In Washington, D.C., Drew finds Preacher (Webber, sporting faux facial hair and a wig that makes him look like a blaxploitation version of Rev. Al Sharpton) in the midst of a baptism where the former athlete is about to dunk a prop baby the way he would have stuffed a basketball in his prime. Preacher’s wife (Lisa Leslie) doesn’t approve, setting up a lame chase. Next stop, they collect Lights (Miller), who’s all but blind, and wheelchair-bound Boots (Robinson, sporting a wild, Reggie Watts-style Afro) in their respective retirement homes before tracking down the guy with the grudge, massive Big Fella (O’Neal, who has the most acting experience of the bunch). Before they can play again, Drew has to apologize for making a move on Big Fella’s girl the night of the finals way back when, after which the movie shifts into an extended montage of these five NBA stars demonstrating that they’re not as feeble or frail as no one believed them to be in the first place.
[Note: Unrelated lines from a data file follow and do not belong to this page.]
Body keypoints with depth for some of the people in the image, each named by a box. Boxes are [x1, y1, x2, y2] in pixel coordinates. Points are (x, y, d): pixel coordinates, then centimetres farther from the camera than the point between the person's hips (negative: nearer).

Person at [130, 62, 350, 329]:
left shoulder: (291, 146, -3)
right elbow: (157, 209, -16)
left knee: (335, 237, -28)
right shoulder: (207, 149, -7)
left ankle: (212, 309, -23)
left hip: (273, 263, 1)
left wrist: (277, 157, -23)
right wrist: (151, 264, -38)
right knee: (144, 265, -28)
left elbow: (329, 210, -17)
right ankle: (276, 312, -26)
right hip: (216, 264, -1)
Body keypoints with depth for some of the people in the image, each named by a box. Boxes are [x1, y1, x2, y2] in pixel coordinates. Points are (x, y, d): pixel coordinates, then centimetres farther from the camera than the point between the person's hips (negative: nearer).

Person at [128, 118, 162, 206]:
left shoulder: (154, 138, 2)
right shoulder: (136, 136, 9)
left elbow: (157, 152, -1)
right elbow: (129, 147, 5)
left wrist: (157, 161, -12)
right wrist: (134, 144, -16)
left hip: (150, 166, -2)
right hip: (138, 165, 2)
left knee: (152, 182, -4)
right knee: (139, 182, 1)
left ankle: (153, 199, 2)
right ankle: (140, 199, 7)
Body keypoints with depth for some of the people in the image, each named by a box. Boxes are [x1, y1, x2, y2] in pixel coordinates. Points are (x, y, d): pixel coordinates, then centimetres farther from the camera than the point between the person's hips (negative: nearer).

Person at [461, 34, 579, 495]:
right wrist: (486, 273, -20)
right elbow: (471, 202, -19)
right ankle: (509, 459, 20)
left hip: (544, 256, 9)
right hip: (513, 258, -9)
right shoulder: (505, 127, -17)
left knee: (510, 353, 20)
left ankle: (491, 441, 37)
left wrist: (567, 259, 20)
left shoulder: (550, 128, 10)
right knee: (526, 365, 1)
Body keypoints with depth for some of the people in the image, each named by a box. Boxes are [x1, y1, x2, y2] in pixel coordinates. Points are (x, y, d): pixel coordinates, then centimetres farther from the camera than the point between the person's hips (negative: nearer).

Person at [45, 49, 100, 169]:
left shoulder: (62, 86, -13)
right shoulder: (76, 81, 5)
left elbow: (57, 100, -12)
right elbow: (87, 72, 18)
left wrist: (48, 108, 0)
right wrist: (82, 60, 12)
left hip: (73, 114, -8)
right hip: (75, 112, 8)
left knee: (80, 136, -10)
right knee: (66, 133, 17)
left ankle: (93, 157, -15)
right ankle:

None of it is particularly surprising, least of all the idea that Dax’s and Mookie’s teams will face off in the final game, when fourth-quarter injuries force both of them to suit up and jump in to settle their long-running score, while Haddish and Dax’s new love interest (Erica Ash) throw shade from the sidelines. But dang if it doesn’t rekindle your affection for basketball itself, demonstrating what really matters on the court — buckets, not money — the way Michael Jordan did in Nike’s classic “Failure” ad (“Twenty-six times, I’ve been trusted to take the game-winning shot and missed”) or Kobe Bryant did in last year’s Oscar-winning “Dear Basketball” short. “Uncle Drew” may be tired, but it shows that one’s fundamental love for the game never gets old.